Wpis z mikrobloga

@stateless:
Przeklejam to co napisałem michalfranc:
Polecono mi i korzystam z usług firmy konsultingowej zajmującej się optymalizacją podatkową.
Moje LTD jest w LLC (limited liability partnership) z ich LTD. Prawnie to wygląda tak, że to oni niby realizują projekt (tzn. mój kontrakt), a moje LTD im w tym jakby pomaga. Także formalnie to ich firma zarabia, a nie moja. Moja natomiast wystawia faktury i jak kasa za fakturę wpada to oni szybko liczą i mówią ile im przelać.
Przelewa się im większość (zostaje VAT oraz to co wypłaca się sobie samemu jako pensja minimum, aby nie przekroczyć kwoty wolnej od podatku, zresztą tak samo jak normalnie przy zwykłym LTD, czyli jakieś 700-800).

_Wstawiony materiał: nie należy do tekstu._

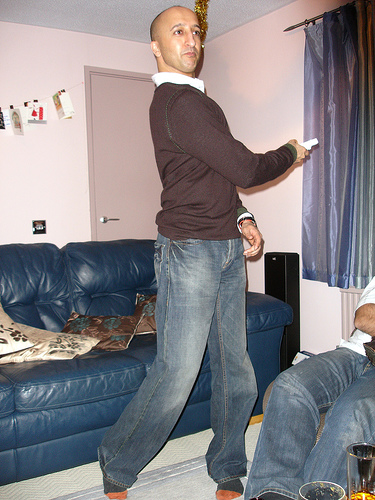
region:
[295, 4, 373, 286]
purple curtains on rod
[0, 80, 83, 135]
cards hanging on line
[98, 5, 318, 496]
man standing with game control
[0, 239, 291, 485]
front of blue leather couch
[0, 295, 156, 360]
flat pillows on couch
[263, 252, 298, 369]
black speaker on floor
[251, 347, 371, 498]
legs of sitting man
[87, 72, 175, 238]
door with silver handle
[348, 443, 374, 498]
glass with yellow liquid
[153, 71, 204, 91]
white collar of shirt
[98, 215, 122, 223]
silver door handle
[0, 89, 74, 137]
string of cards hanging on the wall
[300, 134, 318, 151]
Wii remote control in man's hand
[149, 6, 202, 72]
head of man playing Wii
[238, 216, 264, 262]
left hand of man playing Wii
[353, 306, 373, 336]
elbow of man off camera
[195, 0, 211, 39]
bit of gold garland by man's head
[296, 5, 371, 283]
shimmery blue curtains over window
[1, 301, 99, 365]
tan pillows on left side of couch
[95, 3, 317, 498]
bald man playing Wii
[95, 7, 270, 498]
Man making funny face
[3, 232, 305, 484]
Blue sofa behind man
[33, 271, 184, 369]
Two brown and blue sofa pillows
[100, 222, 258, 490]
Blue jeans on man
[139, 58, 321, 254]
Brown shirt on man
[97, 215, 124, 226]
Silver handle on door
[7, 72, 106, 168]
White flags on wall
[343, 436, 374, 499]
Small clear cup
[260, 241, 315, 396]
Black tower ac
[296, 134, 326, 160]
White wii controller in the mans hands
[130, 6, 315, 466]
man playing a wii game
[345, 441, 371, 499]
glass on the table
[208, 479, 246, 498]
orange and blue socks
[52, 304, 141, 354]
pillow on the couch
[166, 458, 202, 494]
gray rug on the floor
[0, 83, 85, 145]
cards hanging on the wall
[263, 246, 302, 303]
speaker behind the couch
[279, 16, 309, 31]
curtain rod above the window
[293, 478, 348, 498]
plastic cup on the table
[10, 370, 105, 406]
blue leather couch cushion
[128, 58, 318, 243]
he is wearing a brown shirt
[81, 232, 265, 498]
he is wearing blue jeans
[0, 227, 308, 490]
the couch is blue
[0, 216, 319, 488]
the couch is leather and blue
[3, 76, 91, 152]
greeting cards hanging on some string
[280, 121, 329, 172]
a white Wii remote control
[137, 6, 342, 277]
he is holding a Nintendo Wii controller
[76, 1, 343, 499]
he is playing a video game on the Wii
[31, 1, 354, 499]
he is playing a video game on a console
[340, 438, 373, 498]
a glass with a drink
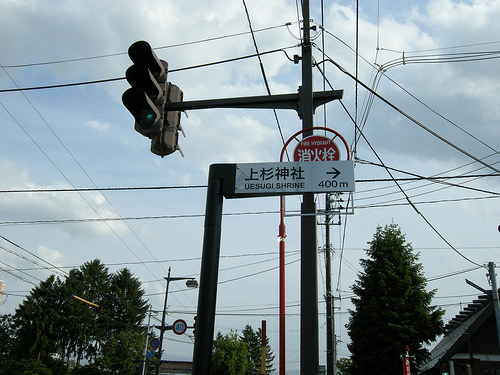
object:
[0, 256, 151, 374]
trees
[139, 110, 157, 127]
green light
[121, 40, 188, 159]
traffic light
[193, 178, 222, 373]
pole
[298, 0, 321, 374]
pole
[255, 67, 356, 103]
wall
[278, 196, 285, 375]
pole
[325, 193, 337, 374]
pole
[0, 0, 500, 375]
sky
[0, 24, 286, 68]
line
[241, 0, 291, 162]
line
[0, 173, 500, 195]
line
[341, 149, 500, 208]
line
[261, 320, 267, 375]
pole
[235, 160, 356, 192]
sign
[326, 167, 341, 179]
arrow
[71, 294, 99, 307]
guard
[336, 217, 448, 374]
tree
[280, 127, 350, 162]
circle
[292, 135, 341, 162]
sign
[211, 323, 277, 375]
tree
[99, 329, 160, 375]
tree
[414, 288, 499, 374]
building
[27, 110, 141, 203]
clouds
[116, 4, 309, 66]
clouds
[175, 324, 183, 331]
number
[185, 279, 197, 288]
street light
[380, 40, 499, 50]
cable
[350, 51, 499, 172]
cable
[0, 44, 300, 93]
cable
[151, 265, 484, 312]
cable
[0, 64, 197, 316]
cable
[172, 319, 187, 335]
sign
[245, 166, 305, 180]
text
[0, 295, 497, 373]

Teraz to co leci na ich konta oni, po potrąceniu jakiejś tam części na podatki (i pewno, choć nie chcą tego przyznać, urwaniu czegoś dla nich samych) wraca do mnie dwoma kanałami.
1. karta pre-paid VISA otrzymana od nich jest zasilana w przeciągu 72h 20% tej kasy (sam deklarujesz ile tych procent ma iść na kartę, przedział 20-50%). Jest to tzw. expense card, ale możesz nią płacić za cokolwiek i nie musisz zbierać żadnych faktur ani rachunków.

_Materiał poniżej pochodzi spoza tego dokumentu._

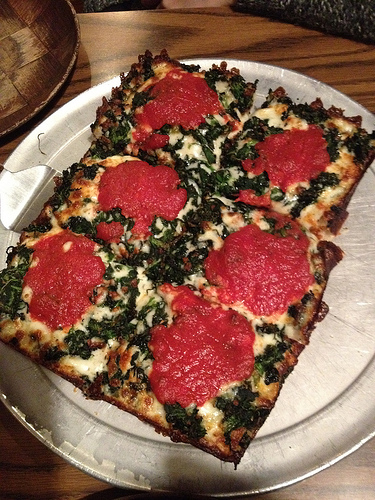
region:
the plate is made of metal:
[2, 60, 371, 492]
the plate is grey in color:
[2, 61, 373, 492]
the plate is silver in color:
[0, 60, 372, 488]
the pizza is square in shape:
[5, 52, 364, 459]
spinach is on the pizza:
[187, 168, 224, 195]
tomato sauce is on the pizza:
[214, 230, 314, 309]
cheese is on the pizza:
[199, 228, 222, 247]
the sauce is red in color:
[217, 232, 306, 309]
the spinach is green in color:
[150, 263, 181, 284]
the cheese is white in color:
[65, 352, 115, 377]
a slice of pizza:
[109, 45, 226, 176]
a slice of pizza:
[240, 87, 368, 212]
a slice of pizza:
[74, 150, 193, 266]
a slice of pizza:
[186, 197, 321, 315]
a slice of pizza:
[15, 234, 123, 372]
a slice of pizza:
[133, 301, 251, 425]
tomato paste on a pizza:
[127, 70, 227, 142]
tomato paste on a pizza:
[245, 129, 336, 191]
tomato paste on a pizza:
[96, 147, 187, 252]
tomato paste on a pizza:
[190, 221, 320, 303]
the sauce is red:
[19, 219, 99, 325]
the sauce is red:
[127, 278, 237, 400]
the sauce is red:
[202, 217, 314, 328]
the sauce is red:
[86, 168, 196, 251]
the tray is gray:
[273, 345, 351, 468]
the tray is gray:
[31, 393, 212, 498]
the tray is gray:
[242, 378, 356, 488]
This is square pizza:
[60, 221, 305, 461]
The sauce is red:
[156, 309, 247, 421]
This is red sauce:
[175, 320, 290, 451]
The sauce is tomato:
[130, 295, 201, 393]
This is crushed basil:
[157, 368, 232, 431]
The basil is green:
[190, 412, 201, 427]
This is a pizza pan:
[91, 435, 188, 480]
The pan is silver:
[117, 413, 142, 453]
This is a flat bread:
[147, 365, 247, 453]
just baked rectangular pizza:
[4, 44, 374, 460]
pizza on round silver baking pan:
[14, 45, 371, 490]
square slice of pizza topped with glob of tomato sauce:
[97, 281, 306, 472]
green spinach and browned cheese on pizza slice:
[109, 279, 284, 467]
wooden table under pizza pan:
[4, 4, 373, 489]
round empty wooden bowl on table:
[4, 0, 84, 134]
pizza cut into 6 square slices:
[2, 42, 373, 464]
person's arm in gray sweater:
[231, 0, 372, 59]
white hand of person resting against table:
[156, 0, 233, 16]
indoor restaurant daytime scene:
[4, 6, 366, 484]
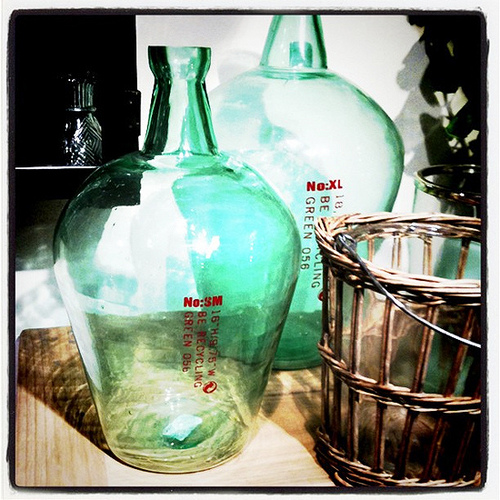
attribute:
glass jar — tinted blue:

2. reszta, czyli większość przychodzi na moje konto prywatne już "wyprane" jako deeds of share. są dwa okna przelewowe na miesiąc, czyli czasem trzeba poczekać w porywach do dwóch tygodni nim ta kasa przyjdzie, ale na dłuższą metę to nie ma znaczenia, tym bardziej, że z dywidendą też jest nawet więcej czekania, aby ją w całości móc skonsumować.

Generalnie mam z nimi dogadane, że 82% tego co wystawię na fakturze trafi mi do łapki łącznie z tych trzech kanałów, tzn. z tytułu zatrudnienia siebie samego w moim LTD, poprzez expense card oraz przelew tytułem deeds of share z LLC. Na razie raptem jedną fakturę przez nich przepuściłem, ale hajs się zgadza ( ͡° ͜ʖ ͡°)

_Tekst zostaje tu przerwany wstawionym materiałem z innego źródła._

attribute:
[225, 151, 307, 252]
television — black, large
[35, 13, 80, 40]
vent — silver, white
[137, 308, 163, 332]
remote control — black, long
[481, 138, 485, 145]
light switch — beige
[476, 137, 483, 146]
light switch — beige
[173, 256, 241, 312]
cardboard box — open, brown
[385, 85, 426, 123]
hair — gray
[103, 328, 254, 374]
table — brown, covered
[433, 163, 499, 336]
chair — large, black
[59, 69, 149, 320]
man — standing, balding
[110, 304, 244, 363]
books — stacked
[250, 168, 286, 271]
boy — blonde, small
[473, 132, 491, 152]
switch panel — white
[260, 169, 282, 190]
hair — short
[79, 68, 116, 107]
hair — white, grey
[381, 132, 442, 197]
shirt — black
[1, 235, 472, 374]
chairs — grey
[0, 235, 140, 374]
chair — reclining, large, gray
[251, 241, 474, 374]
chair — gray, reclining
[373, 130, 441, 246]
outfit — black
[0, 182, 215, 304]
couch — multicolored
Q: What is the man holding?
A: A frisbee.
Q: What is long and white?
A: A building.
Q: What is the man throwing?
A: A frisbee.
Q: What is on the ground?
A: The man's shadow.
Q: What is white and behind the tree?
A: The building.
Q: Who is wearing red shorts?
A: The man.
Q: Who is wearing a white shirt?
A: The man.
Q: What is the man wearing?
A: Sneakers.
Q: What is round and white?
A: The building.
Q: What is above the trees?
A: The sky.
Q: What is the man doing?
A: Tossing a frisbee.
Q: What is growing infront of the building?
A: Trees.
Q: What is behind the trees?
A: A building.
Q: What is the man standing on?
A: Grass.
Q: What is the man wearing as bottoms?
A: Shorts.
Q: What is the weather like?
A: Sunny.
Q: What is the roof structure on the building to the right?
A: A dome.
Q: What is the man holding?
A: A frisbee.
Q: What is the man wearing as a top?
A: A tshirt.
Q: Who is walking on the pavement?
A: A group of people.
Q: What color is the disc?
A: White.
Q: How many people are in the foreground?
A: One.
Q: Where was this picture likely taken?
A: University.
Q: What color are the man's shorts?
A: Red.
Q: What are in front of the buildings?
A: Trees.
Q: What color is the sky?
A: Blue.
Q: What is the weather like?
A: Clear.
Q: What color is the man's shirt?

Trik polega na tym, na ile dobrze rozumiem, że oni mają w tym partnershipie wielu kontraktorów i zarobki wszystkich "paczkują" w jedno i jako jedna kwota, zarobek ich firmy, idzie to do HMRC. Jednocześnie kasa, która poszła na te expense karty również jest paczkowana w jedno od wszystkich kontraktorów i jako jeden duży koszt ich firmy pomniejsza sumę podatków. Pewno coś tam jeszcze mogą mieszać, trudno powiedzieć. Ale niby wszystko zgodnie z prawem. Szczerze mówiąc trudno to wszystko ogarnąć, nie jestem specem od prawa podatkowego. Ziomek mi to polecił. Sam korzysta już z kwartał, a z kolei jego ziomek grubo ponad rok i są zadowoleni.

Sama firma zajmuje się jeszcze innymi rzeczami. Poza tym, że nic nie płacę za księgowość, oni mi założyli LTD i załatwili wszelkie formalności, to zajmują się również w pośrednictwie i wyszukiwnaniu kontraktów dla swoich klientów oraz - jak to nazywają - budowaniu kariery. Tzn. wyszukiwaniu kontraktów pasujących do twoich skilli i doświadczenia za lepsze stawki niż masz obecnie. Z tego jeszcze nie korzystałem, więc się nie wypowiem na ile to działa.